Spark!Lab is an informal, inquiry-based learning lab where children can create, collaborate, explore, test, experiment and invent
In 2012, Spark!Lab opened a one month pop-up installation in Kyiv, Ukraine through a grant from the US State Department
More than 32,000 people attended the opening of Spark!Lab at Art Arsenal
Nearly 100 student volunteers from Kyiv Polytechnic Institute, one of Ukraine’s top universities and chief collaborator on the Spark!Labs project contributed to the success of exhibit
The Lemelson Center hosted two members of Kyiv museum’s staff and spent two weeks collaborating on a prototype of different activity ideas for a new learning lab space at Art Arsenal in Ukraine
LOCATION(S): Ukraine

In 2008, Smithsonian’s Lemelson Center for the Study of Invention and Innovation opened Spark!Lab at the National Museum of American History. Activities at this open space laboratory incorporate traditional science, technology, engineering and math (STEM) with art, history and creativity.
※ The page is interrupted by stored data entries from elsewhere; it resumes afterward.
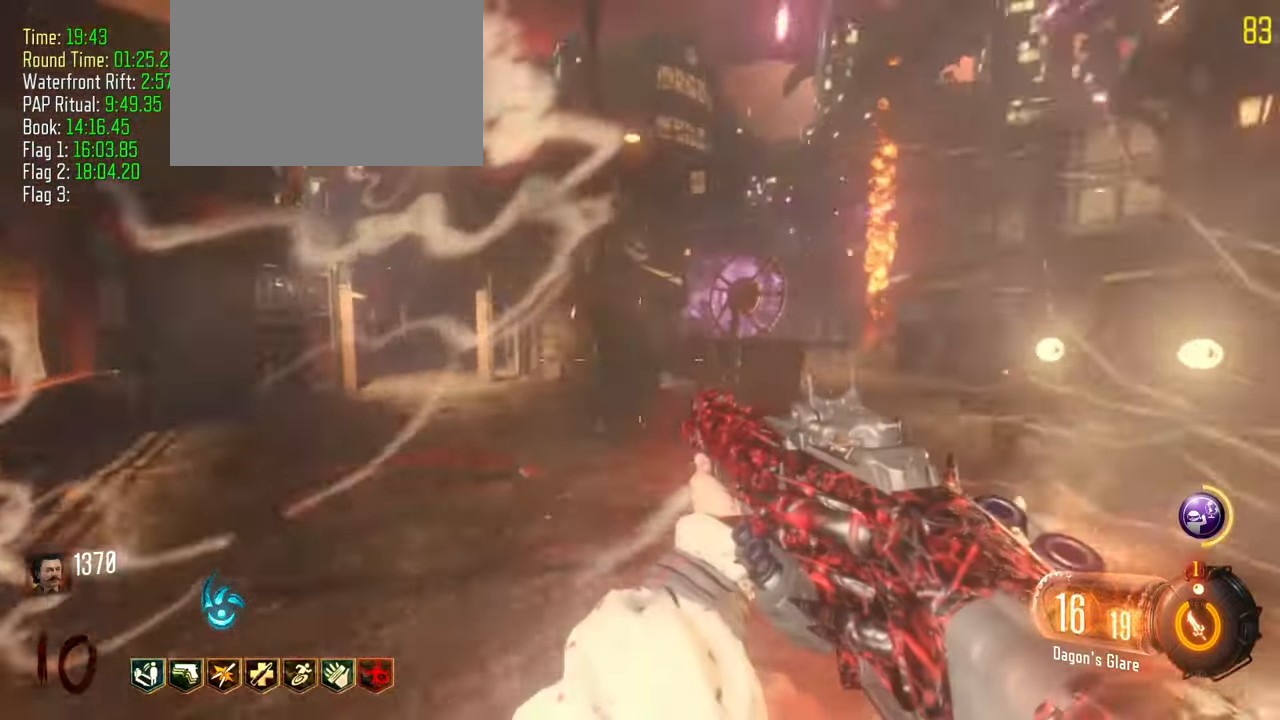
{"keys": ["a", "w"]}
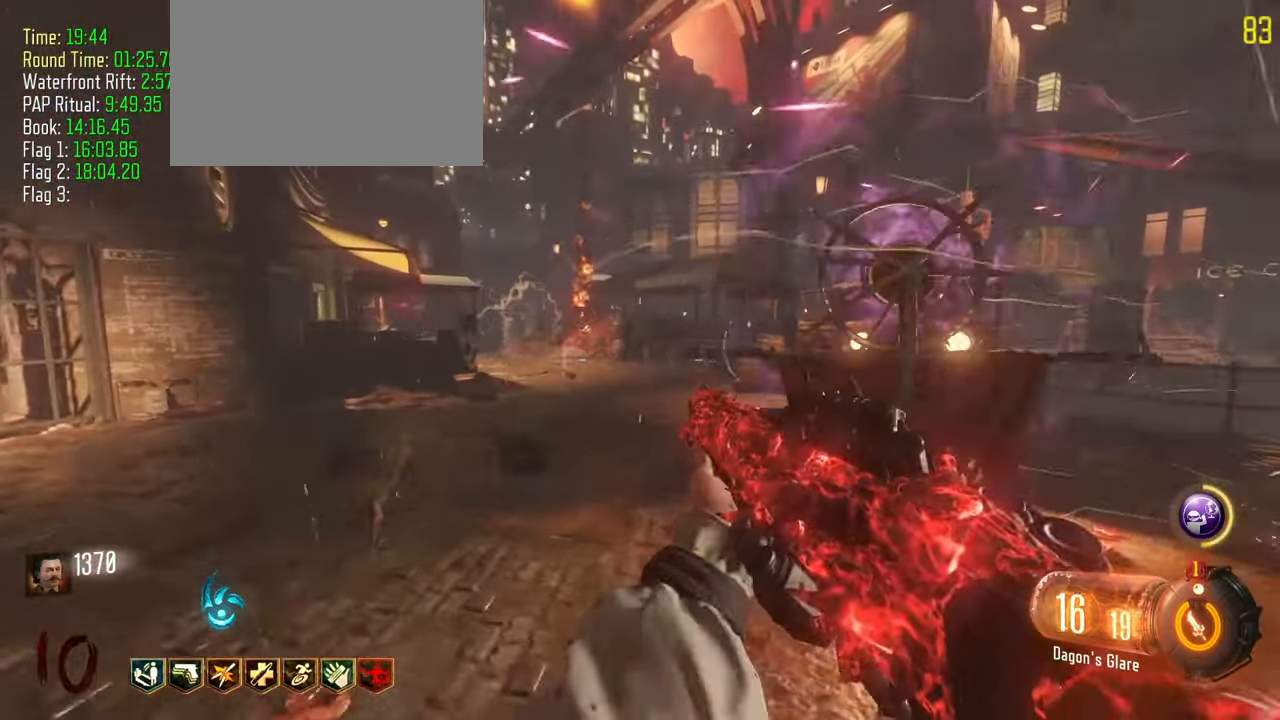
{"keys": ["a", "w"]}
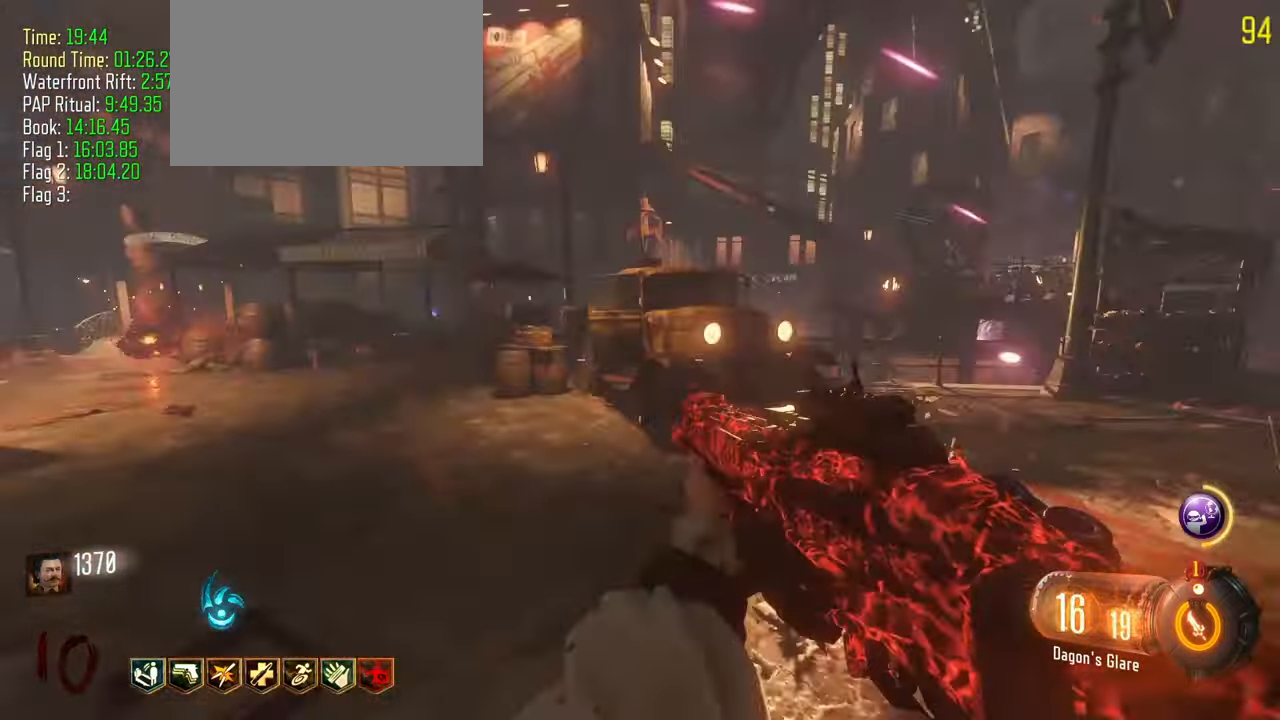
{"keys": ["a", "w"]}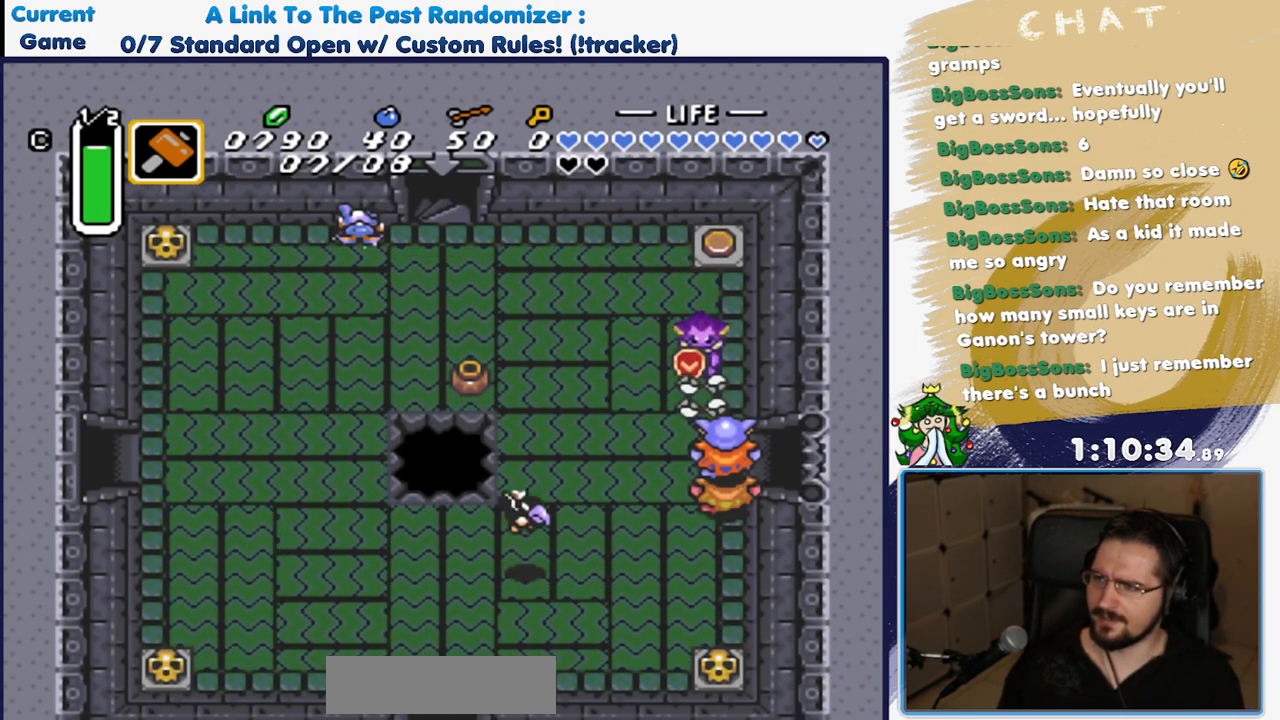
Gameplay with a controller (Nintendo layout); each line is a JSON object with the inputs held at the frame after it. "events" lists button and stick changes between this image and that frame as [ms after this image, input, new state], when the widget could be followed in between. Not read: L3 R3 SELECT START.
{"buttons": [], "events": [[50, "DPAD_DOWN", "up"], [250, "Y", "down"], [417, "Y", "up"]]}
Staff and volunteers aim to show kids and their families that that invention is a process, rather than a single “Ah-Ha!” moment. Spark!Lab demonstrates the central role that invention plays in American history. After its success in Washington, DC, Spark!Lab launched the Spark!Lab National Network, an active community of museum professionals that fosters inventive creativity in families in their own neighborhoods. And now, that effort is going global.

In 2012, Smithsonian brought Spark!Lab to Kyiv, Ukraine through a grant from the U.S. State Department. Tricia Edwards, Head of Education at the Lemelson Center, led her colleagues in opening Spark!Lab at Art Arsenal, a contemporary art museum located in the heart of Kyiv. More than 32,000 people attended the Spark!Lab’s opening.